De otro modo se dan las cosas en el Sur. Durante un siglo, Hispanoamérica oscilará entre el bilioso pesimismo del Simón Bolívar de 1830 (“La América es ingobernable para nosotros. El que sirve una revolución ara en el mar. La única cosa que se puede hacer en América es emigrar.”) y la utopía evangélica del “Arielismo”. (Ariel, en Rodó, es la personificación del latino culto y sensible, orientado a los valores morales; Calibán, en tanto, constituye un resumen del feroz utilitarismo de los norteamericanos.) Años más tarde, el resultado no se hace esperar. Y nuestras inspiradas naciones ondulan entonces desde el vértigo cósmico de Vasconcelos hasta alcanzar los trágicos Leviatanes cuarteleros de Juan Vicente Gómez, Somoza y Rafael Leónidas Trujillo.
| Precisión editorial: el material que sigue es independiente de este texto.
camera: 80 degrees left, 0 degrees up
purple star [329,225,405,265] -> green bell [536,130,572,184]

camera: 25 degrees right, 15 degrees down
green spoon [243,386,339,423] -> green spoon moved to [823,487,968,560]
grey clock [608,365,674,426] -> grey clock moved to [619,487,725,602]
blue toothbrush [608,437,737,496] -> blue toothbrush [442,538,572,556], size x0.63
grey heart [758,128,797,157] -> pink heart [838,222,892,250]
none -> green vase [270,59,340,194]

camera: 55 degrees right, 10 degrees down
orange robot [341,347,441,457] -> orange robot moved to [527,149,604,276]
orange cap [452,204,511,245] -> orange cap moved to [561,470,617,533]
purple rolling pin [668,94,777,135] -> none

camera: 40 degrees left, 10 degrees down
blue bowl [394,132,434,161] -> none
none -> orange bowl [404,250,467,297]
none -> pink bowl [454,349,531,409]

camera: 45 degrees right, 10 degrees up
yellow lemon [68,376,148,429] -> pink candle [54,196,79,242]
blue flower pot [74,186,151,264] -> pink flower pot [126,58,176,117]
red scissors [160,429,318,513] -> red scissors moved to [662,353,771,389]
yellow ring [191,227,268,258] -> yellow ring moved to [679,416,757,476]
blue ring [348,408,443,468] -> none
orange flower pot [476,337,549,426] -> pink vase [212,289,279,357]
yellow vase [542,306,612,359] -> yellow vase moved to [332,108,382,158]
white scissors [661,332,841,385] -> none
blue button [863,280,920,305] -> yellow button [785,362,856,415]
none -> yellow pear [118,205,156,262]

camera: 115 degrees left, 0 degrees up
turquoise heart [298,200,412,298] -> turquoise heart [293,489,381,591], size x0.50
El Norte, todavía en sus balbuceos independentistas, despunta secular, libertario y opuesto al avasallamiento gubernativo. Las repúblicas del Sur, en contraste, nacen alucinadas, elitistas, si bien ajenas al ejercicio del derecho individual y supeditadas, poco menos que sin excepción, a gobiernos dueños hasta del aire.
Mucho tiempo ha transcurrido y Hobbes es hoy día un fósil de la arqueología política. Aun así, algunos pierden el tiempo y hurgan en su osario. Estamos en pleno siglo XXI, y ahora muy pocos discuten que el progreso económico y social es dable únicamente en el seno de economías abiertas, dentro de sistemas que fomenten la iniciativa individual, la igualdad de oportunidades y la competencia abierta.

Carece de sentido, por tanto, que gastemos tiempo útil en rumiar acerca de los contemporáneos Leviatanes socialistas. Ya fracasó rotundamente la economía enclaustrada, sometida al dogma y a las aventuras ideológicas y guerreras de una pintoresca especie de sujetos de pelo en pecho: héroes de todas las batallas, patriarcas de la moral y rectores de la lucidez colectiva. Ya se hundió definitivamente —y que así sea para la eternidad, por lo menos en esta mitad del planeta— aquella siniestra e infructuosa economía de la resignación y la obediencia. (Con todo, muchos gobiernos de América sueñan aún con fabricar aspirinas y botellas, con regalar minifundios y administrar lavanderías, hoteles y agencias de viaje.)

Pero no ignoremos que el fantasma de Thomas Hobbes sobrevive en las llagas de muchas de nuestras despistadas naciones: en los ochenta millones de analfabetos y desnutridos, o en los cincuenta millones de indios cochambrosos, o en los cinturones de miseria que agarrotan las ciudades del continente. Son éstos, probadamente, los frutos visibles de nuestros virtuosos y filantrópicos Leviatanes iberoamericanos: la cosecha de casi dos siglos de trágico y compasivo despotismo.